Aufstrich für die Haut
Wem die Körperlotion zu leicht und das Öl zu »schlippschig« ist, hat noch eine weitere natürliche Option: Die so genannte Body-Butter. Die feste Pflege aus Ölen, Fetten und Wachsen schmilzt erst im Kontakt mit der warmen Haut. Sie ist sowohl in Dosen, als auch in Stückform erhältlich. Die klassischen Rezepturen sind wasserfrei, Shea- und Kakaobutter sind oft die Basis. Auch Body-Butter gibt es pur sowie in fein bedufteten Varianten. Wenn Ihr ein wasserfreies Produkt haben möchtet, schaut – zumindest bei Dosen und Gläsern – noch mal auf die Zutatenliste: Der Übergang zwischen reichhaltigen Körpercremes und Körperbutter ist nämlich ein bisschen unscharf.
Einziehen und anziehen
Sowohl Körperöle als auch Body-Butter werden am besten gleich nach Dusche oder Bad in die noch leicht feuchte Haut einmassiert. Dann können die wasserfreien Produkte nämlich schnell und besonders gut auch in tiefere Hautschichten einziehen und dort ihre pflegende Wirkung entfalten.
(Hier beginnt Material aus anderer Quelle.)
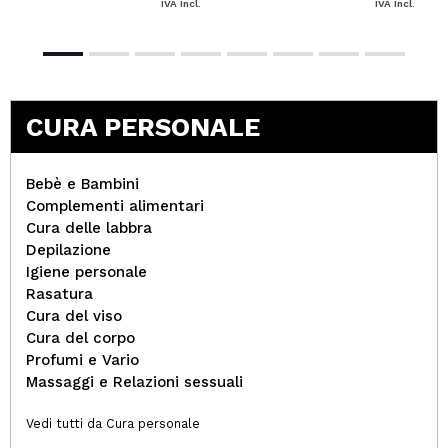
IVA Incl.
IVA Incl.
CURA PERSONALE
Bebè e Bambini
Complementi alimentari
Cura delle labbra
Depilazione
Igiene personale
Rasatura
Cura del viso
Cura del corpo
Profumi e Vario
Massaggi e Relazioni sessuali
Vedi tutti da Cura personale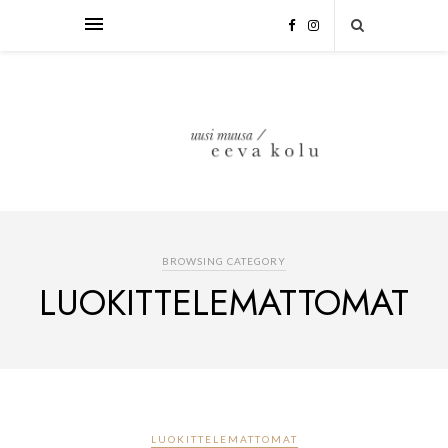
BROWSING CATEGORY
LUOKITTELEMATTOMAT
LUOKITTELEMATTOMAT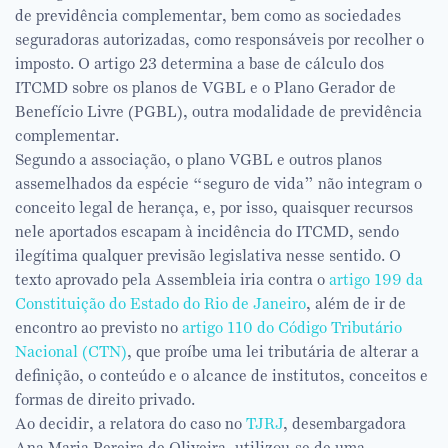
de previdência complementar, bem como as sociedades
seguradoras autorizadas, como responsáveis por recolher o
imposto. O artigo 23 determina a base de cálculo dos
ITCMD sobre os planos de VGBL e o Plano Gerador de
Benefício Livre (PGBL), outra modalidade de previdência
complementar.
Segundo a associação, o plano VGBL e outros planos
assemelhados da espécie “seguro de vida” não integram o
conceito legal de herança, e, por isso, quaisquer recursos
nele aportados escapam à incidência do ITCMD, sendo
ilegítima qualquer previsão legislativa nesse sentido. O
texto aprovado pela Assembleia iria contra o
artigo 199 da
Constituição do Estado do Rio de Janeiro
, além de ir de
encontro ao previsto no
artigo 110 do Código Tributário
Nacional (CTN)
, que proíbe uma lei tributária de alterar a
definição, o conteúdo e o alcance de institutos, conceitos e
formas de direito privado.
Ao decidir, a relatora do caso no
TJRJ
, desembargadora
Ana Maria Pereira de Oliveira, utilizou-se de uma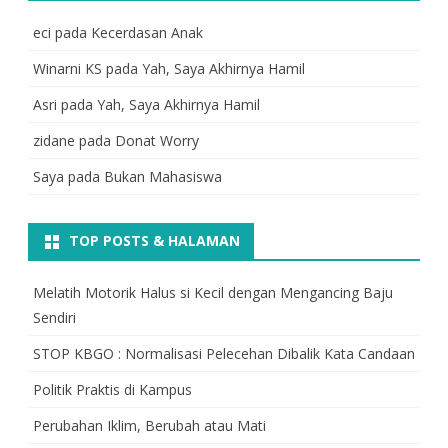
eci
pada
Kecerdasan Anak
Winarni KS
pada
Yah, Saya Akhirnya Hamil
Asri
pada
Yah, Saya Akhirnya Hamil
zidane
pada
Donat Worry
Saya
pada
Bukan Mahasiswa
TOP POSTS & HALAMAN
Melatih Motorik Halus si Kecil dengan Mengancing Baju
Sendiri
STOP KBGO : Normalisasi Pelecehan Dibalik Kata Candaan
Politik Praktis di Kampus
Perubahan Iklim, Berubah atau Mati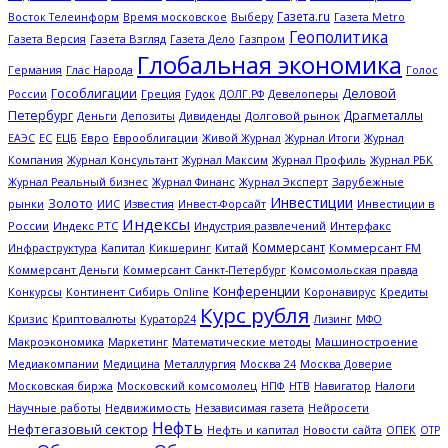
Газета.ru
Газета Metro
Восток Телеинформ
Время московское
Выберу
Геополитика
Газета Версия
Газета Взгляд
Газета Дело
Газпром
Глобальная экономика
Глас Народа
Германия
Голос
Гособлигации
Деловой
Греция
Гудок
Девелоперы
России
ДОЛГ.РФ
Петербург
Драгметаллы
Деньги
Дивиденды
Долговой рынок
Депозиты
ЕС
ЕЦБ
Евро
Еврооблигации
Журнал Итоги
ЕАЭС
Живой Журнал
Журнал
Журнал Профиль
Компания
Журнал Консультант
Журнал Максим
Журнал РБК
Журнал Эксперт
Зарубежные
Журнал Реальный бизнес
Журнал Финанс
Инвестиции
Золото
рынки
Известия
Инвестиции в
ИИС
Инвест-Форсайт
Индексы
России
Индекс РТС
Интерфакс
Индустрия развлечений
Коммерсант
Капитал
Китай
Коммерсант FM
Инфраструктура
Кикшеринг
Коммерсант Деньги
Коммерсант Санкт-Петербург
Комсомольская правда
Конференции
Кредиты
Конкурсы
Континент Сибирь Online
Коронавирус
Курс рубля
Кризис
Криптовалюты
Куратор24
Лизинг
МФО
Макроэкономика
Математические методы
Машиностроение
Маркетинг
Металлургия
Медиакомпании
Медицина
Москва 24
Москва Доверие
Московская биржа
НТВ
Налоги
Московский комсомолец
НПФ
Навигатор
Научные работы
Недвижимость
Независимая газета
Нейросети
Нефть
Нефтегазовый сектор
ОПЕК
Нефть и капитал
Новости сайта
ОТР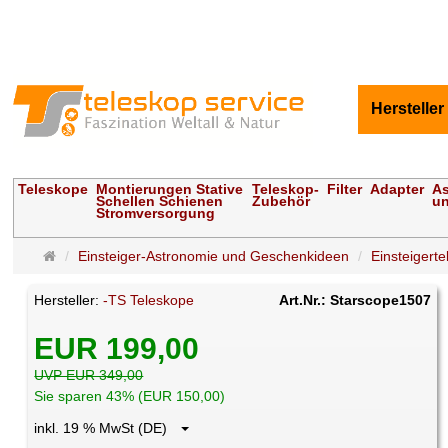
Hersteller
Teleskope
Montierungen Stative
Teleskop-
Filter
Adapter
As
Schellen Schienen
Zubehör
un
Stromversorgung
Startseite
Einsteiger-Astronomie und Geschenkideen
Einsteigert
Hersteller:
-TS Teleskope
Art.Nr.: Starscope1507
EUR 199,00
UVP EUR 349,00
Sie sparen 43% (EUR 150,00)
inkl. 19 % MwSt (DE)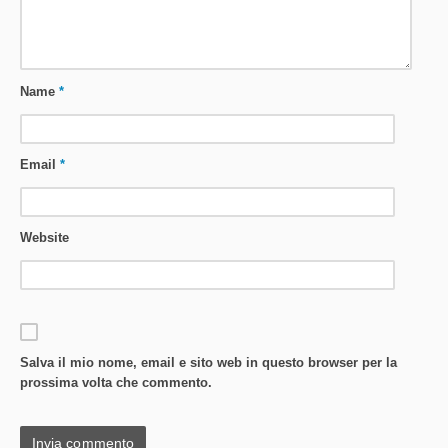
Name
*
Email
*
Website
Salva il mio nome, email e sito web in questo browser per la
prossima volta che commento.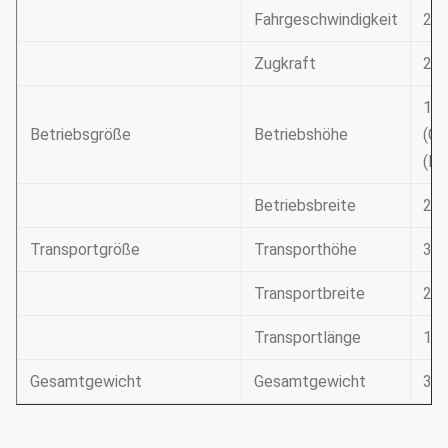
Fahrgeschwindigkeit
20,
Zugkraft
204
18
Betriebsgröße
Betriebshöhe
(C
(Ro
Betriebsbreite
29
Transportgröße
Transporthöhe
35
Transportbreite
29
Transportlänge
13
Gesamtgewicht
Gesamtgewicht
35 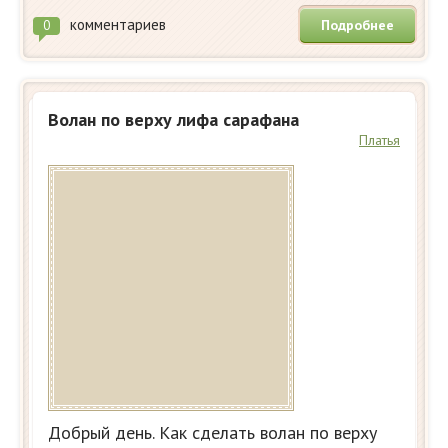
комментариев
Подробнее
0
Волан по верху лифа сарафана
Платья
Добрый день. Как сделать волан по верху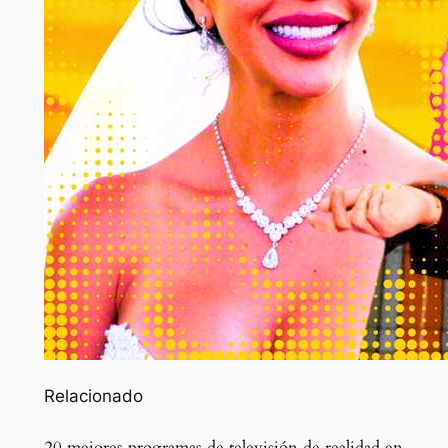
Relacionado
20 mejores programas de televisión de realidad en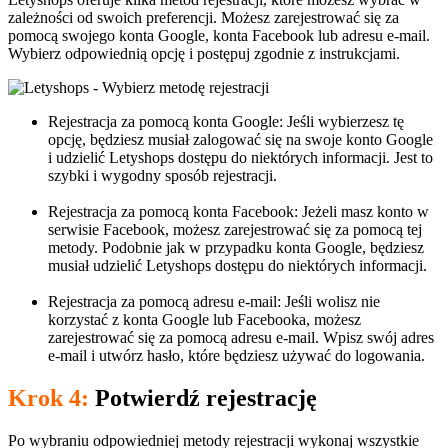
zależności od swoich preferencji. Możesz zarejestrować się za
pomocą swojego konta Google, konta Facebook lub adresu e-mail.
Wybierz odpowiednią opcję i postępuj zgodnie z instrukcjami.
Rejestracja za pomocą konta Google: Jeśli wybierzesz tę
opcję, będziesz musiał zalogować się na swoje konto Google
i udzielić Letyshops dostępu do niektórych informacji. Jest to
szybki i wygodny sposób rejestracji.
Rejestracja za pomocą konta Facebook: Jeżeli masz konto w
serwisie Facebook, możesz zarejestrować się za pomocą tej
metody. Podobnie jak w przypadku konta Google, będziesz
musiał udzielić Letyshops dostępu do niektórych informacji.
Rejestracja za pomocą adresu e-mail: Jeśli wolisz nie
korzystać z konta Google lub Facebooka, możesz
zarejestrować się za pomocą adresu e-mail. Wpisz swój adres
e-mail i utwórz hasło, które będziesz używać do logowania.
Krok 4:
Potwierdź rejestrację
Po wybraniu odpowiedniej metody rejestracji wykonaj wszystkie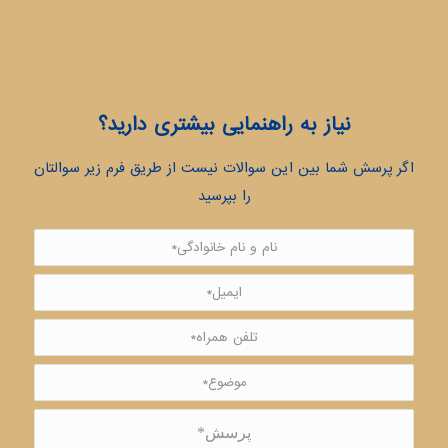
نیاز به راهنمایی بیشتری دارید؟
اگر پرسش شما بین این سوالات نیست از طریق فرم زیر سوالتان
را بپرسید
Es spricht einiges dafür, die große, liebevolle Cremerei nicht in der morgendlichen Hektik, sondern gemütlich am Abend zu erledigen. Das Luftbad im gemütlich warmen Badezimmer genießt die Haut sehr. Übrigens, habt Ihr eine Uhr im Badezimmer? Wetten, dass die »gefühlte Einziehzeit« länger ist als die reale? Und wo wir gerade beim Wasser sind: Es ist unheimlich verlockend, sich in einem heißen Bad oder mit einer ausgiebigen heißen Dusche aufzuwärmen, gerade wenn man – wie fast die ganze Bioboom-Redaktion – zu den so genannten Frostkötteln gehört, die winters selbst drinnen am Schreibtisch einen dicken Schal tragen und ihren heißen Teebecher umklammern. Doch leider werden so auch die hauteigenen Lipide aus den oberen Hautschichten gelöst, was für die Haut mehr Trockenheit und zusätzlichen Stress bedeutet.
Bioboom-Fazit: Ob Körperlotion, ‑öl oderBody-Butter – sie alle versorgen die gestresste Haut im Winter mit einer dringend benötigten Portion Extra-Pflege. Wer dabei auf Naturkosmetik setzt, kann sicher sein, dass der Verwöhn-Effekt auch nachhaltig ist.